Acrylamide can be formed from carbohydrate compounds under the influence of high heat and the resulting tanning effect, the so-called Maillard reaction. This reaction of sugar (glucose, fructose) with protein building blocks takes place from temperatures of 120 degrees Celsius - also when frying, baking and deep-frying.

In addition to the desired expression of aroma and taste components, the resulting acrylamide can be harmful to health. It is converted to glycidamide in the body. This substance is suspected of altering the genetic makeup and causing cancer. The International Agency for Research on Cancer (IARC / WHO) classified acrylamide as “probably carcinogenic” for humans (class 2). It is therefore recommended to keep the acrylamide intake as low as possible. Since April 2018, according to an EU regulation, food business operators have been obliged to take binding measures to reduce the acrylamide content (Regulation EU 2017/2158 laying down minimization measures and guide values ​​for lowering the acrylamide content in food). Products that contain acrylamide include potato chips, French fries,Rösti, croquettes, bread, cereals, biscuits, rusks, gingerbread, crispbread.

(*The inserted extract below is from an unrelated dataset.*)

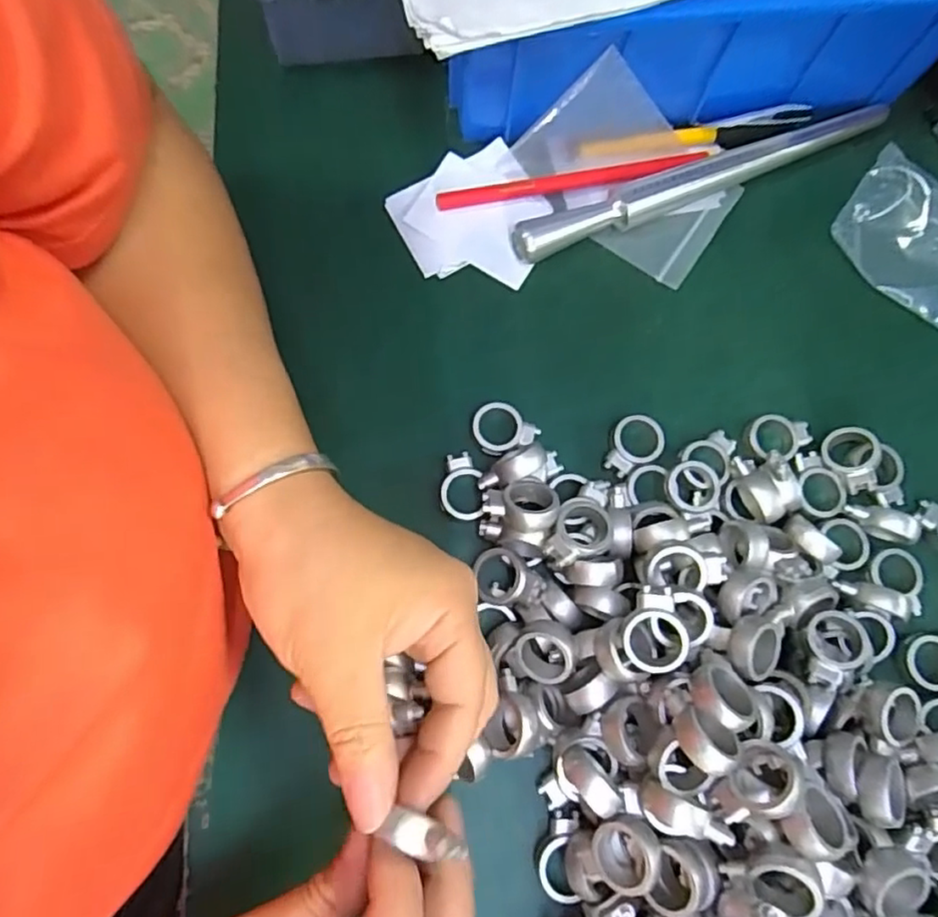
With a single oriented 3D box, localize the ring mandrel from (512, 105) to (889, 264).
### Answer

The basic rules for low-acrylamide baking, roasting and deep-frying should also be followed when preparing food at home. The priority should be: "Golden yellow and not golden brown"!

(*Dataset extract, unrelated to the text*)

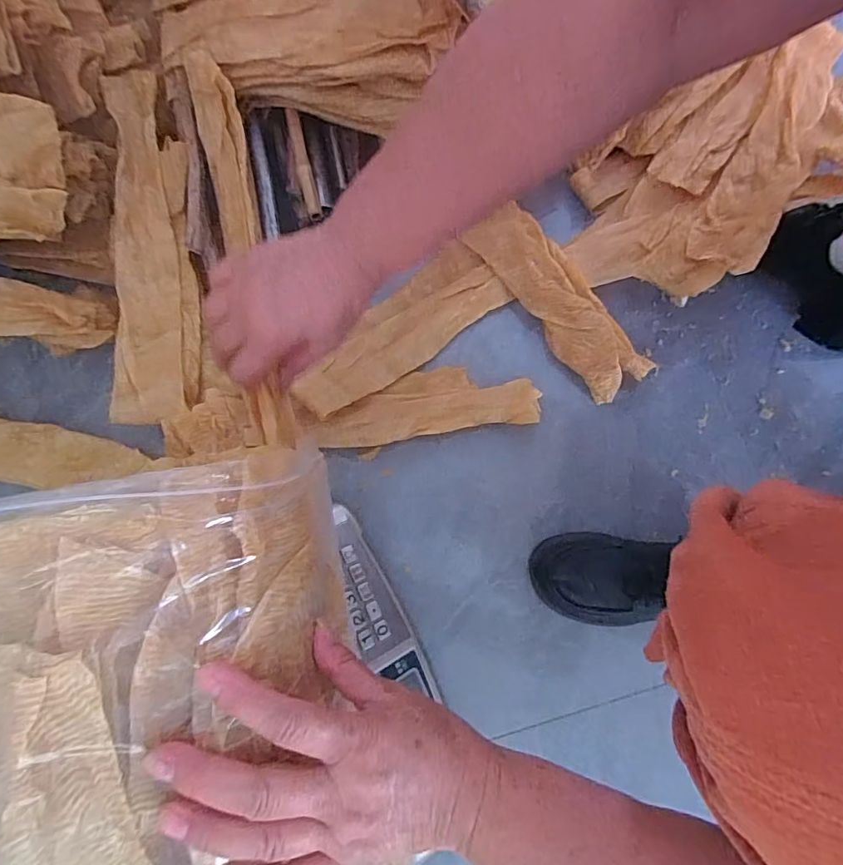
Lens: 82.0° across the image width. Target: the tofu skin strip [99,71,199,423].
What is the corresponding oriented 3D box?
[{"bbox_3d":[-0.298,-0.197,0.536,0.093,0.032,0.363,-1,93,1],"label":"tofu skin strip"}]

The following tips from the Austrian Agency for Health and Food Safety (AGES) help to avoid exposure to acrylamide in the kitchen as much as possible:

to bake

  • The acrylamide values ​​rise sharply from 175 degrees Celsius.
  • By using circulating air, the surface dries out faster and more acrylamide is formed.
  • To avoid browning from below, use baking paper.
  • The baking time should be as long as necessary, but as short as possible.
  • Roast the toast briefly and lightly.

roast meat

  • Avoid searing it too dark.
  • Fry cereal and potato products at medium temperatures. Fry them only briefly and then reduce the temperature.
  • Fried potatoes made from boiled potatoes contain less acrylamide. If you still want to fry raw potatoes, you can put the potato slices in water for about an hour. This reduces the sugar content (= starting substance for acrylamide).

Frying

  • Do not exceed 175 degrees Celsius, even if higher temperatures for french fries are stated on the packaging.
  • Fry as short as possible, the ends of the french fries should be golden brown but not burnt.
  • If french fries are made from fresh potatoes, put the potato pieces in water for an hour beforehand to reduce the sugar content.

Storage of potatoes

The storage conditions of the potatoes already have an influence on the formation of acrylamide. For products that are later heated up (deep-fried, fried), potatoes should therefore be used that are as fresh as possible, have no green spots or germs and have not been stored below eight degrees Celsius (not in the refrigerator).

Further information on acrylamide is available on the AGES website.